Need roof vent replaced, rubber has deteriorated. A small leak has stained the interior ceiling, so, I need to get the done fairly soon, if anyone knows someone who can make this repair, please let me know.

Thanks much!
Jimmy


----------



## Xiphius (Oct 10, 2007)

Try Allan Faulk 850 356 1586


----------



## lastcast (Oct 12, 2007)

Jimmy, in the mean time you might want to put a layer of roofing tar on it to save your ceiling. Oh, and go lead vents if you don't have a squirrel problem.


----------



## sealark (Sep 27, 2007)

Lanco white seal with fiber. get it at home depot works great. Pictured me applying it on shingles that Ben on roof from ivan. Cooler in summer also.


----------



## BananaTom (Feb 16, 2008)

sealark said:


> Lanco white seal with fiber. get it at home depot works great.
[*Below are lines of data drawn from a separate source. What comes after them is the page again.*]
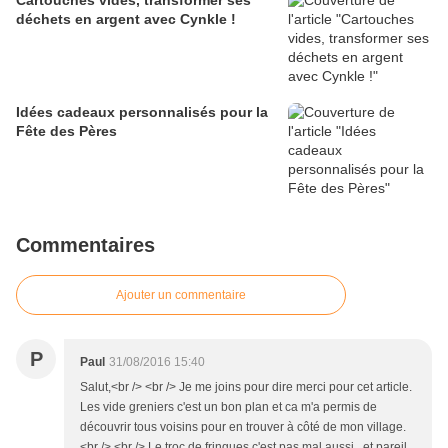
Cartouches vides, transformer ses
déchets en argent avec Cynkle !
Idées cadeaux personnalisés pour la
Fête des Pères
Commentaires
Ajouter un commentaire
P
Paul
31/08/2016 15:40
Salut,<br /> <br /> Je me joins pour dire merci pour cet article.
Les vide greniers c'est un bon plan et ca m'a permis de
découvrir tous voisins pour en trouver à côté de mon village.
<br /> <br /> Le troc de fringues c'est pas mal aussi , et pareil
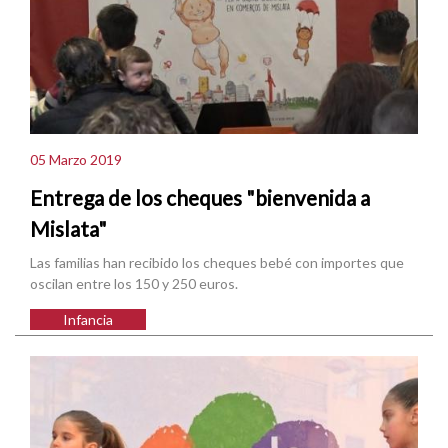
05 Marzo 2019
Entrega de los cheques "bienvenida a
Mislata"
Las familias han recibido los cheques bebé con importes que
oscilan entre los 150 y 250 euros.
Infancia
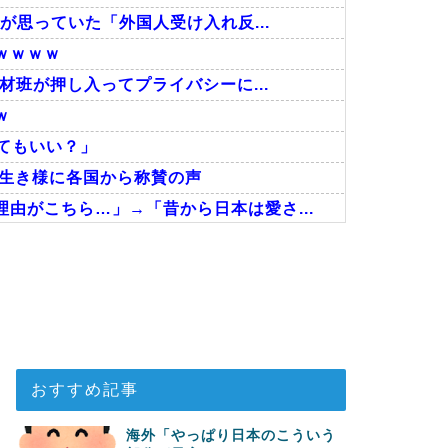
が思っていた「外国人受け入れ反...
ｗｗｗｗ
材班が押し入ってプライバシーに...
ｗ
ってもいい？」
な生き様に各国から称賛の声
由がこちら…」→「昔から日本は愛さ...
に・・・2002年W杯4強の記録...
った結果」
だった』と衝撃発言！日韓ワールドカ...
おすすめ記事
海外「やっぱり日本のこういう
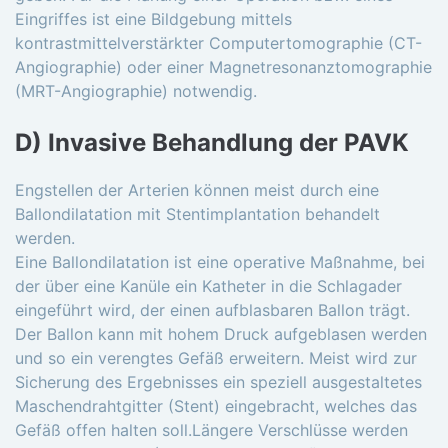
Eingriffes ist eine Bildgebung mittels
kontrastmittelverstärkter Computertomographie (CT-
Angiographie) oder einer Magnetresonanztomographie
(MRT-Angiographie) notwendig.
D) Invasive Behandlung der PAVK
Engstellen der Arterien können meist durch eine
Ballondilatation mit Stentimplantation behandelt
werden.
Eine Ballondilatation ist eine operative Maßnahme, bei
der über eine Kanüle ein Katheter in die Schlagader
eingeführt wird, der einen aufblasbaren Ballon trägt.
Der Ballon kann mit hohem Druck aufgeblasen werden
und so ein verengtes Gefäß erweitern. Meist wird zur
Sicherung des Ergebnisses ein speziell ausgestaltetes
Maschendrahtgitter (Stent) eingebracht, welches das
Gefäß offen halten soll.Längere Verschlüsse werden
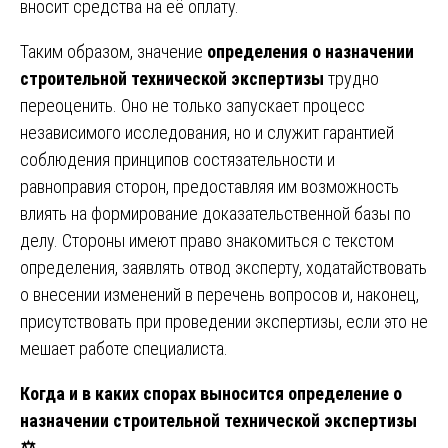
вносит средства на её оплату.
Таким образом, значение
определения о назначении
строительной технической экспертизы
трудно
переоценить. Оно не только запускает процесс
независимого исследования, но и служит гарантией
соблюдения принципов состязательности и
равноправия сторон, предоставляя им возможность
влиять на формирование доказательственной базы по
делу. Стороны имеют право знакомиться с текстом
определения, заявлять отвод эксперту, ходатайствовать
о внесении изменений в перечень вопросов и, наконец,
присутствовать при проведении экспертизы, если это не
мешает работе специалиста.
Когда и в каких спорах выносится определение о
назначении строительной технической экспертизы
⚖️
Pictured me applying it on shingles that Ben on roof from ivan. Cooler in summer also.



Five year old Post Buddy


----------



## sealark (Sep 27, 2007)

Oh well.


----------



## BananaTom (Feb 16, 2008)

sealark said:


> Oh well.


I did estimate doing my roof with this, I think about $2500 in material gets it done.


----------



## sealark (Sep 27, 2007)

Thats about right and the 5 gallon cans are cheaper if you buy 5 or more at a time.
I did my house and garage as pictured 2 coats.
Oh, those 5 gallon empty washed out buckets are tough as hell. I know I know old post.


----------